Nous devons enfin être
humbles, de cette humilité de la vérité intérieure qui permet à l’homme de vivre
et d’agir avec magnanimité. Car Dieu « résiste aux orgueilleux mais il donne sa
grâce aux humbles » (Jc 4, 6). Cette magnanimité, acquise à partir de l’humilité,
acquise en coopérant avec la grâce de Dieu, est un signe particulier de notre
service dans l’Église.
5. Vénérables et chers Frères, voilà un programme ! Le
programme riche et exigeant que l’Église attache à votre grande dignité.
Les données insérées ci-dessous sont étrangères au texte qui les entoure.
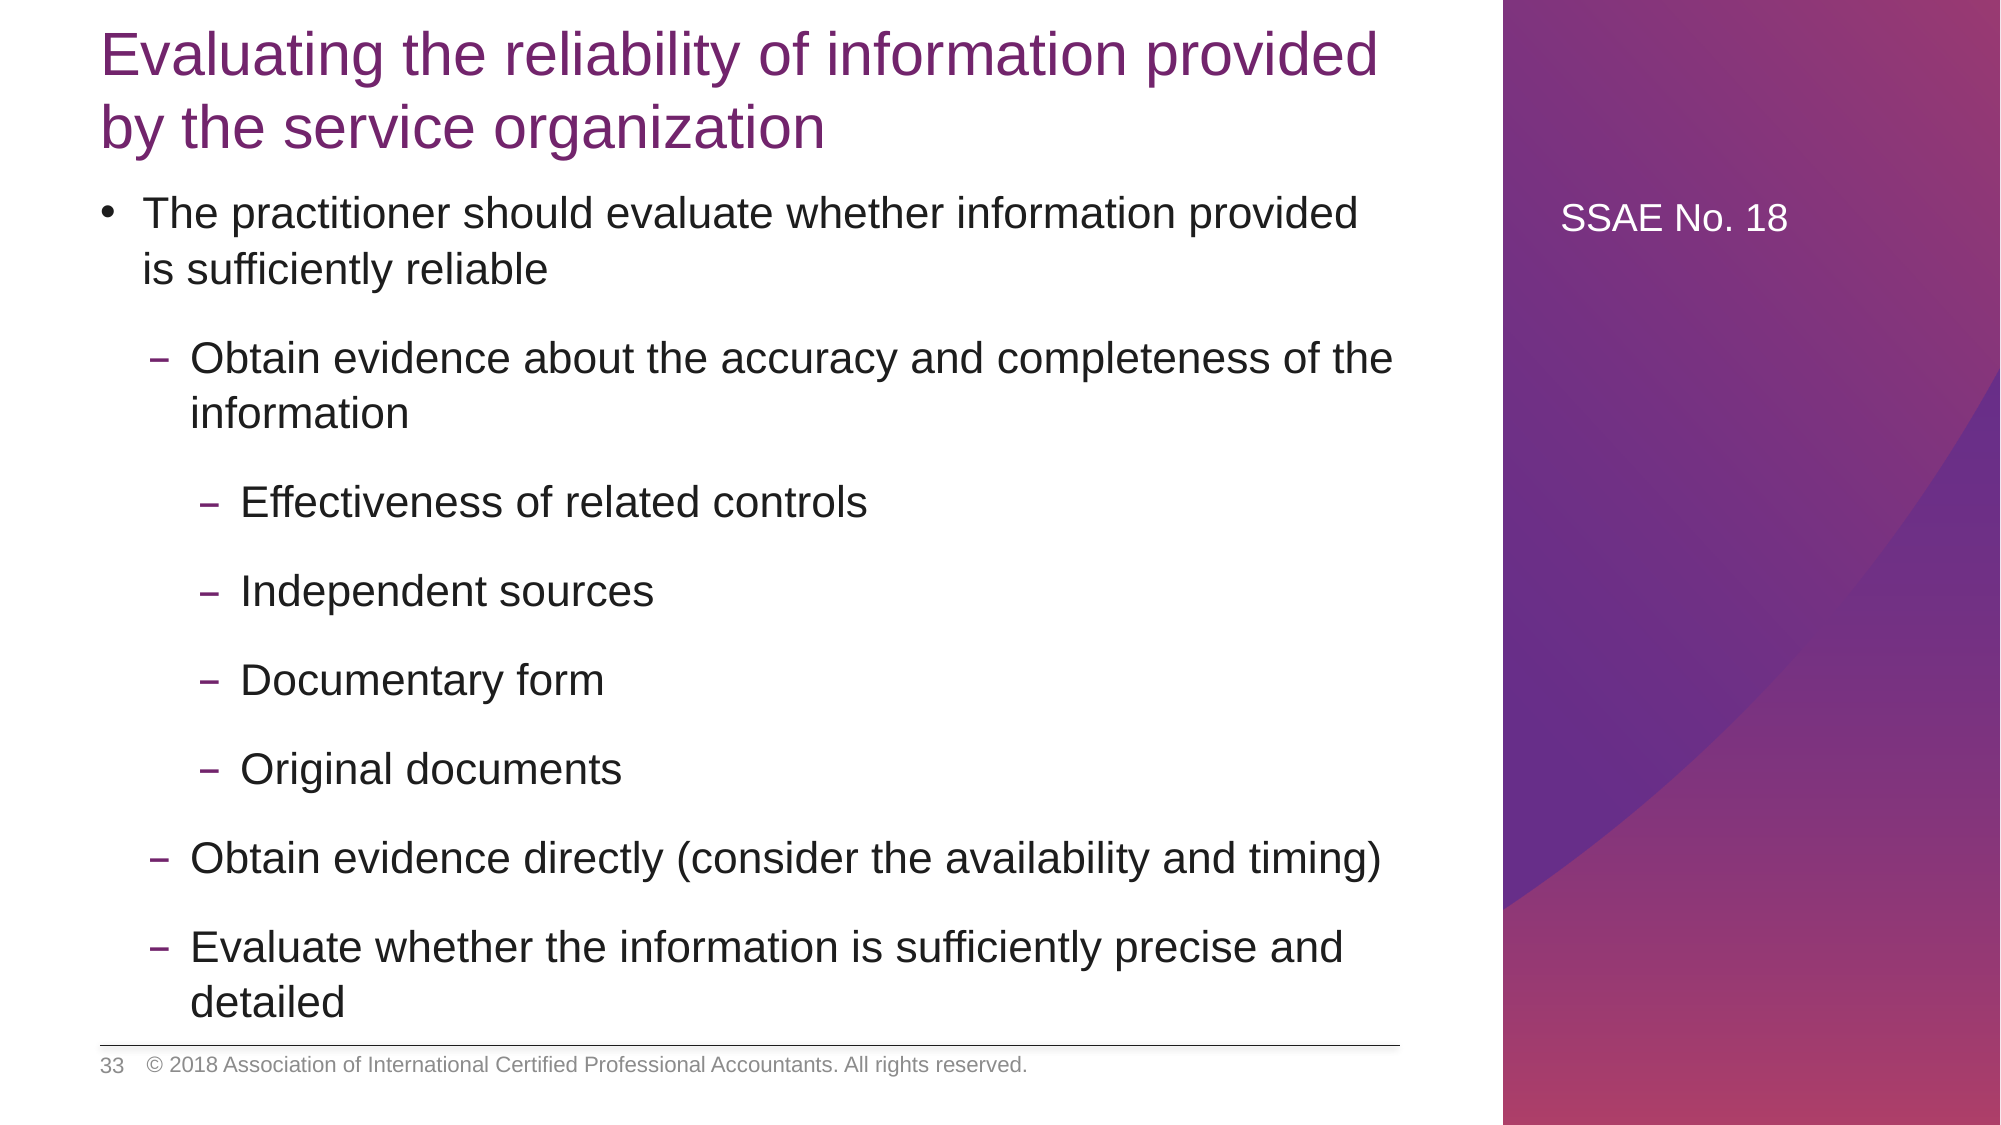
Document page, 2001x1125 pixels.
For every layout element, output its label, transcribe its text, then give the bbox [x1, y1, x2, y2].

Acceptez ce programme avec une grande confiance, la confiance même qui l’a fait
accepter par ceux qui vous ont précédés sur les mêmes sièges épiscopaux, dans
les mêmes postes de la Curie romaine ! Acceptez-le !
Regardez les grands et
magnifiques exemples qu’ils nous ont laissés.
Sur cette nouvelle route, que
soient avec vous la Mère tant aimée de l’Église et aussi les saints apôtres
Pierre et Paul, dont la solennité nous a réjouis hier. En tout cela, que Dieu
soit spécialement adoré : le Père, le Fils et le Saint-Esprit.
Je désire vous
renouveler publiquement, vénérés et chers Frères dans l’épiscopat, élevés à la
dignité cardinalice, mon affectueuse estime et vous dire combien j’apprécie le
témoignage que vous avez donné à l’Église et au monde, par votre vie sacerdotale
et épiscopale, totalement donnée a Dieu et dépensée pour les âmes, dans toutes
les tâches qui vous ont été confiées, au cours de votre vie, par la divine
Providence.
J’exprime en outre ma cordiale et déférente salutation aux
délégations de vos pays, à ceux qui représentent vos diocèses, à la délégation
envoyée à Rome par notre cher Frère, le Patriarche Dimitrios Ier et à tous ceux
qui sont venus pour entourer avec joie les nouveaux membres du Sacré-Collège.